Run the full embedding pipeline for all workers — run

Reads triplet comparison data from input_file, trains a separate embedding model with early stopping for each worker, and then trains a combined group-level embedding across all workers. Output CSV files are written to output_dir and the results are also returned as R data frames.

Usage

run_embeddings(
  input_file,
  additional_data_file,
  output_dir,
  d = 5L,
  max_epochs = 50000L,
  tolerance = 1e-04,
  tol_window = 10000L,
  seed = 222L,
  device = NULL
)

Arguments

input_file: Path to the CSV file containing all triplets (see Input format above).
additional_data_file: Path to a CSV file with item metadata to append to the embedding output (e.g. image filenames listed in alphabetical order).

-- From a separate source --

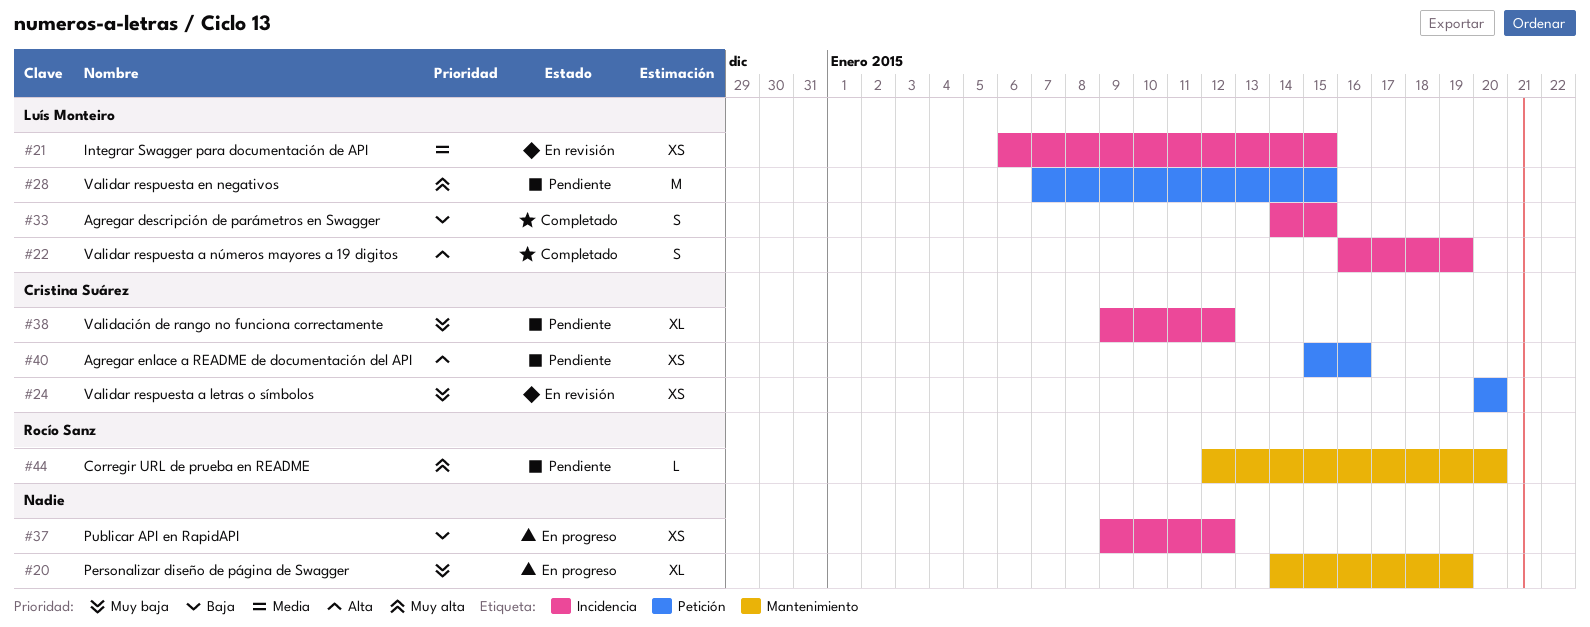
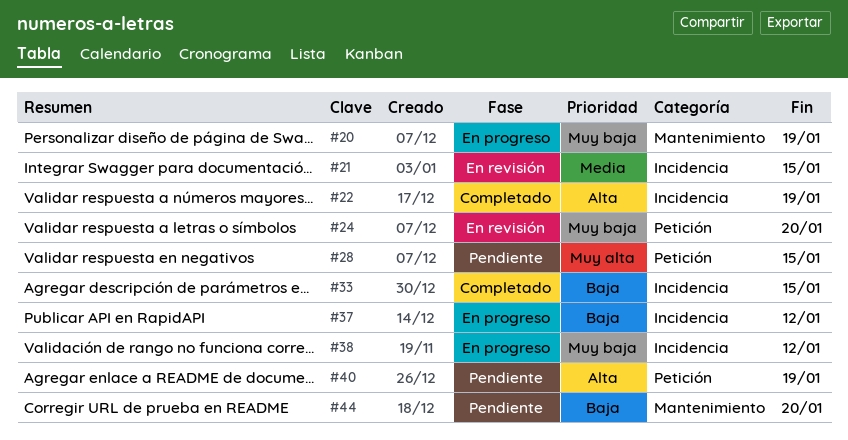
#38, status: Pendiente -> En progreso
#40, due: Jan 16 -> Jan 19
#44, priority: Muy alta -> Baja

The number of rows should match the number of unique items.
output_dir: Path to the directory where output CSV files will be saved. Created automatically if it does not already exist.
d: Number of embedding dimensions. Default 5.
max_epochs: Maximum number of training epochs. Default 50000.
tolerance: Loss tolerance for early stopping. Default 1e-4.
tol_window: Epochs without improvement before early stopping triggers. Default 10000.
seed: Integer random seed for reproducibility. Default 222.
device: PyTorch device string, or NULL (default) to auto-select: CUDA GPU if available, then Apple MPS, then CPU. Pass "cpu" to force CPU even on a GPU machine.

Value

A named list with two elements:

history: Data frame with one row per worker (plus one for the group model) containing: worker_id, lowest_loss, epoch, counter_from_last_update, n_train_triplets, n_test_triplets.
embeddings: Data frame of all embeddings concatenated, with dimension columns (dim_0, dim_1, …), a worker_id column, and any columns from additional_data_file.

Details

For a higher-level interface that accepts triplet data already loaded into R as a named list (the format returned by get.combined), see run_embeddings_from_list.

Input format

input_file must be a CSV with at least the following columns:

worker_id: Identifier for the respondent.
head: Zero-based integer index of the reference item.
winner: Zero-based integer index of the item judged closer to head.
loser: Zero-based integer index of the item judged further from head.
sampleSet: Either "train" or "test", used to split data for early stopping.

Output files

Three CSV files are written to output_dir:

model_history.csv: Training history: loss, stopping epoch, and triplet counts for each worker.
embeddings_group.csv: Group-level embedding only.
embeddings.csv: All per-worker and group-level embeddings concatenated.

Examples

if (FALSE) { # \dontrun{
results <- run_embeddings(
  input_file           = "triplets.csv",
  additional_data_file = "item_labels.csv",
  output_dir           = "embeddings_output",
  d                    = 5L,
  max_epochs           = 50000L
)

head(results$history)
head(results$embeddings)
} # }